Studio album by Shorty Rogers and His Giants
- Released: 1957
- Recorded: March 3, October 26, and December 6, 9 & 16, 1955 Los Angeles, CA
- Genre: Jazz
- Label: Atlantic LP 1270
- Producer: Nesuhi Ertegun

Shorty Rogers chronology
| Martians Come Back! (1955) | Way Up There (1957) | Wherever the Five Winds Blow (1957) |

= Way Up There =

Way Up There is an album by American jazz trumpeter, composer and arranger Shorty Rogers, released on the Atlantic label in 1957.

==Reception==

Jim Todd on Allmusic calls the album "a good overview of Rogers' work in the company of a who's who of West Coast jazz, playing arrangements for trumpet section and rhythm, quintet, and brass and winds with rhythm."
++++
▶ EXERCISE INSTRUCTIONS
Answer these questions using the text on the album Way Up There:
1. In what city was the album recorded?
2. Who produced the album?
3. Who wrote the Allmusic assessment quoted in the text?

▶ PROVIDED INFORMATION
++++
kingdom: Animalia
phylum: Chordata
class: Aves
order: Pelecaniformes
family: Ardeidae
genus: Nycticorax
++++
▶ RESULT
1. Los Angeles, CA
2. Nesuhi Ertegun
3. Jim Todd